>>>

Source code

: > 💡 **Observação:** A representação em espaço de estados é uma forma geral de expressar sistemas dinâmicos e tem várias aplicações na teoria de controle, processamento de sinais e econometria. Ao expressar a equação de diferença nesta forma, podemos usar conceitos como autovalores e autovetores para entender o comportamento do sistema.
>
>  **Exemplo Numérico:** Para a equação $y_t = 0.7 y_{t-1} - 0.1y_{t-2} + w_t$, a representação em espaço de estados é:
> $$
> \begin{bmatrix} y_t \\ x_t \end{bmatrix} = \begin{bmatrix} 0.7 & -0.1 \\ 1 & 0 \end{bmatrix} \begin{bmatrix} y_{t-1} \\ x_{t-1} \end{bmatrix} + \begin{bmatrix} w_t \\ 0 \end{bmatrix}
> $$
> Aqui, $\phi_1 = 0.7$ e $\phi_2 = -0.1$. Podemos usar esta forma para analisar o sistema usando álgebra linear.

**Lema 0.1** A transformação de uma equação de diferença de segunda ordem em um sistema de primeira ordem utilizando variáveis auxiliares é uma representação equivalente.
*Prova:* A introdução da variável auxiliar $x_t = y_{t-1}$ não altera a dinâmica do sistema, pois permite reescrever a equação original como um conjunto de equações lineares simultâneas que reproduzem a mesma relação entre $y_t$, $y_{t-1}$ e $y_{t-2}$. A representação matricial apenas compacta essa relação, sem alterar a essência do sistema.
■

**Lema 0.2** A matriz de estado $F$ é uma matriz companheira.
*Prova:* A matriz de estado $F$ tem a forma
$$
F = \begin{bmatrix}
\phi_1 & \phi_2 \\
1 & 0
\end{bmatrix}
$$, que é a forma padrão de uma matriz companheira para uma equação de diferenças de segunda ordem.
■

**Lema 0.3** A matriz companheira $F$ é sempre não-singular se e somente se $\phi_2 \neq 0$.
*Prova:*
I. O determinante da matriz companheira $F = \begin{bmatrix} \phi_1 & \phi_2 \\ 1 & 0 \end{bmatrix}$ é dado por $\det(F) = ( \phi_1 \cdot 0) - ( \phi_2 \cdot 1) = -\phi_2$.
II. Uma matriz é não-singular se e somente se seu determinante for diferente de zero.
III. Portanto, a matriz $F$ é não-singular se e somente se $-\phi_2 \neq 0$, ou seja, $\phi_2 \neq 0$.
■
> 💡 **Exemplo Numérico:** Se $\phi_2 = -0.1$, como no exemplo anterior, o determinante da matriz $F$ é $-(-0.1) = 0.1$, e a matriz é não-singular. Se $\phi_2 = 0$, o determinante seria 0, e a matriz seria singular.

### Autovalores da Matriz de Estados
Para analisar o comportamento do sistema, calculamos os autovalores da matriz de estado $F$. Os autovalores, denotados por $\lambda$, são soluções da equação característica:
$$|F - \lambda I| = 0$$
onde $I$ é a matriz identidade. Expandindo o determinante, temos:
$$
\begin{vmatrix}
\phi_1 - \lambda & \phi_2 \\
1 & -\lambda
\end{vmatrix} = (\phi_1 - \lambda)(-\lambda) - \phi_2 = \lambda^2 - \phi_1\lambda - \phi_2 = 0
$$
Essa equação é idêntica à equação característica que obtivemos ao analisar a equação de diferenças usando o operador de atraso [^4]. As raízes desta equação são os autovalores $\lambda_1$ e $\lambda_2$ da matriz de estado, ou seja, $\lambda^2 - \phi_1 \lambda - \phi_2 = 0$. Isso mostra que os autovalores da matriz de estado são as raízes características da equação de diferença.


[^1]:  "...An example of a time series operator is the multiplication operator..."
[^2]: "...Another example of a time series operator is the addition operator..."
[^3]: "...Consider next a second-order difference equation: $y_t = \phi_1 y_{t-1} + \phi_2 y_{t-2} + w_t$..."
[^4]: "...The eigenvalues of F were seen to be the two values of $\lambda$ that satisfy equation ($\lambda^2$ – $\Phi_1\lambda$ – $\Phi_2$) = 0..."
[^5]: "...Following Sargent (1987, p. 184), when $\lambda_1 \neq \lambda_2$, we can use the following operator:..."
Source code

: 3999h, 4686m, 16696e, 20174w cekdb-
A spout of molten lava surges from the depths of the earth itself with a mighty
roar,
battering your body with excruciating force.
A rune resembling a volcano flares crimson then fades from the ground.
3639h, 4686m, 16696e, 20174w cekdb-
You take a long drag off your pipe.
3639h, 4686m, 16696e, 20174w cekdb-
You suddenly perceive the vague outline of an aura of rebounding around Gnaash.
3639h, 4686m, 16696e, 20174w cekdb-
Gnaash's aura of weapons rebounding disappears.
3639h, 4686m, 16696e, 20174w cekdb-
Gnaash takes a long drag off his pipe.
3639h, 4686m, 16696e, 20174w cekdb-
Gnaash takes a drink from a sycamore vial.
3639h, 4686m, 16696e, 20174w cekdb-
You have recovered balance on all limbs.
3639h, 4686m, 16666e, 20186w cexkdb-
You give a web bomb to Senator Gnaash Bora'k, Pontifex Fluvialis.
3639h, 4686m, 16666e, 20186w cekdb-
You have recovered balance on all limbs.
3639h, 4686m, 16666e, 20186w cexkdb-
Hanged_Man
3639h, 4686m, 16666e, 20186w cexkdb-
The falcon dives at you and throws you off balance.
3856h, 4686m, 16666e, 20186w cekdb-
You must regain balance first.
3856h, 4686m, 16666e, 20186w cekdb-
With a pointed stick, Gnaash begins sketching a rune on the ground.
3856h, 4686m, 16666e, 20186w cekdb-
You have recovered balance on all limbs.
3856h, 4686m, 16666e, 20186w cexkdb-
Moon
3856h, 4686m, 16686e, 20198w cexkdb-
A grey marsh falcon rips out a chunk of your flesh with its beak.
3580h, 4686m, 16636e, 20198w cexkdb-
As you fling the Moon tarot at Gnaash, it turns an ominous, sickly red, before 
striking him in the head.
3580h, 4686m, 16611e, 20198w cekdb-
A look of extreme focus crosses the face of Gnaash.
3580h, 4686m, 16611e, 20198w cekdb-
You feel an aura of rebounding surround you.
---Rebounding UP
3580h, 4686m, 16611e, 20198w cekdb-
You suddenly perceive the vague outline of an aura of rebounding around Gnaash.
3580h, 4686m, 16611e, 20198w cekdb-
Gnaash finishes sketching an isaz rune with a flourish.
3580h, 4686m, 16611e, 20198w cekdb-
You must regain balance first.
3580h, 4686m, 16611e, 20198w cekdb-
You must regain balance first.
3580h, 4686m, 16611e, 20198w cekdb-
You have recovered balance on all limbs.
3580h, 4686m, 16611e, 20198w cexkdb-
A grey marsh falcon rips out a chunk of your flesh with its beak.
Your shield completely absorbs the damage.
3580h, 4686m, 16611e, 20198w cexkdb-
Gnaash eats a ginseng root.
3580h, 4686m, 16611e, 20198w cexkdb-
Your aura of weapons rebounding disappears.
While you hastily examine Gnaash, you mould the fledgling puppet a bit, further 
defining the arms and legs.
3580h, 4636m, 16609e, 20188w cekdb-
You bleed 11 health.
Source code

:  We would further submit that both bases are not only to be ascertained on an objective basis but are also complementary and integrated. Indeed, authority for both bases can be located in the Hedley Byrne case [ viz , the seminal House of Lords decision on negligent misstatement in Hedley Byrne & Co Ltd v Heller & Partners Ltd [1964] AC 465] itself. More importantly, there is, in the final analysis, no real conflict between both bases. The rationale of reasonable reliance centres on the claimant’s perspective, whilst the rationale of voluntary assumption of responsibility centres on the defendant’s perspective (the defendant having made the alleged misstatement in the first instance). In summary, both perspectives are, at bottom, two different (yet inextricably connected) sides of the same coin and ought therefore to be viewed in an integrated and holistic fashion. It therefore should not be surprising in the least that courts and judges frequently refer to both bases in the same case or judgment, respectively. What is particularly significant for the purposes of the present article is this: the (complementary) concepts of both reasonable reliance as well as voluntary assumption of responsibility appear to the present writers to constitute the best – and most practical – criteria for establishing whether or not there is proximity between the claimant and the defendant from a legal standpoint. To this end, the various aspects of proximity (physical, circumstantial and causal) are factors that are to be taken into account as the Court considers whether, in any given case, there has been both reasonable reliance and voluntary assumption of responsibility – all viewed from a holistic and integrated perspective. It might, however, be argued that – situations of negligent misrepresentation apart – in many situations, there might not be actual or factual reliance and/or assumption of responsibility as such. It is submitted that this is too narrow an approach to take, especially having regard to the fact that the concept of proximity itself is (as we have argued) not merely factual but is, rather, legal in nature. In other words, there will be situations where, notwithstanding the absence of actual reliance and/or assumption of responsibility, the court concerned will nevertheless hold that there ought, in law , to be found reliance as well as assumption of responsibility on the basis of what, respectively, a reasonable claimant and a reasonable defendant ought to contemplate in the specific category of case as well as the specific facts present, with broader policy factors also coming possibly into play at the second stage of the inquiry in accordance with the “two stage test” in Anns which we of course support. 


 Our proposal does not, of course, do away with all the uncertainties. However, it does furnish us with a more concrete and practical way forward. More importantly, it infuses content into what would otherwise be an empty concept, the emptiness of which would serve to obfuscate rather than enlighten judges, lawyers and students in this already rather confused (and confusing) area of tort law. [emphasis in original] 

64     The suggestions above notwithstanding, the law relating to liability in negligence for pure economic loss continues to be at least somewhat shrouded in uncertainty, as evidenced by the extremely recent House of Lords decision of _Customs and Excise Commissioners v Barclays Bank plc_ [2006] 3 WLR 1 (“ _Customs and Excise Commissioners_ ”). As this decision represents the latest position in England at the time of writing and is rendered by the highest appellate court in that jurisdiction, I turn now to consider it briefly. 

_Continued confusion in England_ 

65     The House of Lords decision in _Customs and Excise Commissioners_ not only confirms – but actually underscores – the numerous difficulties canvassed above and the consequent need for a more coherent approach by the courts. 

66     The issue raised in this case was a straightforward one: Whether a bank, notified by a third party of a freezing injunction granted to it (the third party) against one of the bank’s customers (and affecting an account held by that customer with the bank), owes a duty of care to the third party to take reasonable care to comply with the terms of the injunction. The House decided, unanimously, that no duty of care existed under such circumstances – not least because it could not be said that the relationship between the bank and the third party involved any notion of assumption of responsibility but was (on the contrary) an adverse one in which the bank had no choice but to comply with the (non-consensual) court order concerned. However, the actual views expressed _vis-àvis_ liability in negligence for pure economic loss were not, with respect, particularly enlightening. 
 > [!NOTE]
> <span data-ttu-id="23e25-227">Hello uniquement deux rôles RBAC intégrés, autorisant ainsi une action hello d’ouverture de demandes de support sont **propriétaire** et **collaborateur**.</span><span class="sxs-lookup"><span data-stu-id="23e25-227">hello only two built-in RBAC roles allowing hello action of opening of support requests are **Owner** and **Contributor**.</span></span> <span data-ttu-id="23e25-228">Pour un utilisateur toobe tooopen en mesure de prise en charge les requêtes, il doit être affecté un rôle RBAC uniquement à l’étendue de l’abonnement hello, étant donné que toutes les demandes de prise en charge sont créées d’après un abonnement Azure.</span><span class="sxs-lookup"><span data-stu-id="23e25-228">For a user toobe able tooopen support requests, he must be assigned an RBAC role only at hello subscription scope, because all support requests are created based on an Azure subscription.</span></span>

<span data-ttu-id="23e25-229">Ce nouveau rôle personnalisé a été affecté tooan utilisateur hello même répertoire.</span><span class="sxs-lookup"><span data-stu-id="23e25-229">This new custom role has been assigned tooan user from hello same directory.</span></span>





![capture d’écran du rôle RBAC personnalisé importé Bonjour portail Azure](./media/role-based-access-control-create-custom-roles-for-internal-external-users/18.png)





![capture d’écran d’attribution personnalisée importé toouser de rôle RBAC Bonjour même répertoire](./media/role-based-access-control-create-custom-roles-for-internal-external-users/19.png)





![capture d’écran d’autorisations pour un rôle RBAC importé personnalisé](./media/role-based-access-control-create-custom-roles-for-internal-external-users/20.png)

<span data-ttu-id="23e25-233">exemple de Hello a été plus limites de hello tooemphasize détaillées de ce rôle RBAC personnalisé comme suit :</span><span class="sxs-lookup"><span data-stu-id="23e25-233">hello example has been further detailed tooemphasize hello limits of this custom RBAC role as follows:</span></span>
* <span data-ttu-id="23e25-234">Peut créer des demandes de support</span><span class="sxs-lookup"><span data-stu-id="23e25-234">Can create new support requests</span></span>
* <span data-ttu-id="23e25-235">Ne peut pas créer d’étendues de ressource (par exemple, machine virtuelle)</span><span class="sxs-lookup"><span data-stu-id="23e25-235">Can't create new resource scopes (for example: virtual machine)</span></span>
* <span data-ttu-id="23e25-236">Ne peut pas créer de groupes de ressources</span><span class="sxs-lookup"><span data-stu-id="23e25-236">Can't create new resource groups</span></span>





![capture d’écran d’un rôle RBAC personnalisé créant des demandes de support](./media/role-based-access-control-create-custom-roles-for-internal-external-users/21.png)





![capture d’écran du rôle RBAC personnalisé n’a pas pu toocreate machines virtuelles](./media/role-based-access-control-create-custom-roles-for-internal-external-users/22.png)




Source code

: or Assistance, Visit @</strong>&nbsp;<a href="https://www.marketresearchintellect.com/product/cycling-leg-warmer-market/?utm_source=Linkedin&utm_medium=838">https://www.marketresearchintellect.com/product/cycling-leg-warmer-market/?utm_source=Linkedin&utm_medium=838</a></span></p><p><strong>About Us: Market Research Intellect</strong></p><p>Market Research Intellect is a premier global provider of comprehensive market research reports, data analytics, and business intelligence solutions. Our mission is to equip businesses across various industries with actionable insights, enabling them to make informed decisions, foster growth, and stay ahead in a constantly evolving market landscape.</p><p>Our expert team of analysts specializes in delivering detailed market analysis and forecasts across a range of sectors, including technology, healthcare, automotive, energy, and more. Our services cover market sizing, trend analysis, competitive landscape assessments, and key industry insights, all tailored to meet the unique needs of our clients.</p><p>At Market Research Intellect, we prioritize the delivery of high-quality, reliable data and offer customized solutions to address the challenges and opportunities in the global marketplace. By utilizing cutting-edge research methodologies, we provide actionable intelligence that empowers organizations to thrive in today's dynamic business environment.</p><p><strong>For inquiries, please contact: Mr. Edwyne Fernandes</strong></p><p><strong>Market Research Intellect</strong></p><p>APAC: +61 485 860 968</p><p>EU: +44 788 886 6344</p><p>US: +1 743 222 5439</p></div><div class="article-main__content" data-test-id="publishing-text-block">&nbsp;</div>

<<<

Directions for this task
Restate word for word the lines of the data above, starting at the line containing "d’écran d’autorisations pour" and ending at the line containing "role as follows:</span></span>", both included, and nothing more.

Completed task
![capture d’écran d’autorisations pour un rôle RBAC importé personnalisé](./media/role-based-access-control-create-custom-roles-for-internal-external-users/20.png)

<span data-ttu-id="23e25-233">exemple de Hello a été plus limites de hello tooemphasize détaillées de ce rôle RBAC personnalisé comme suit :</span><span class="sxs-lookup"><span data-stu-id="23e25-233">hello example has been further detailed tooemphasize hello limits of this custom RBAC role as follows:</span></span>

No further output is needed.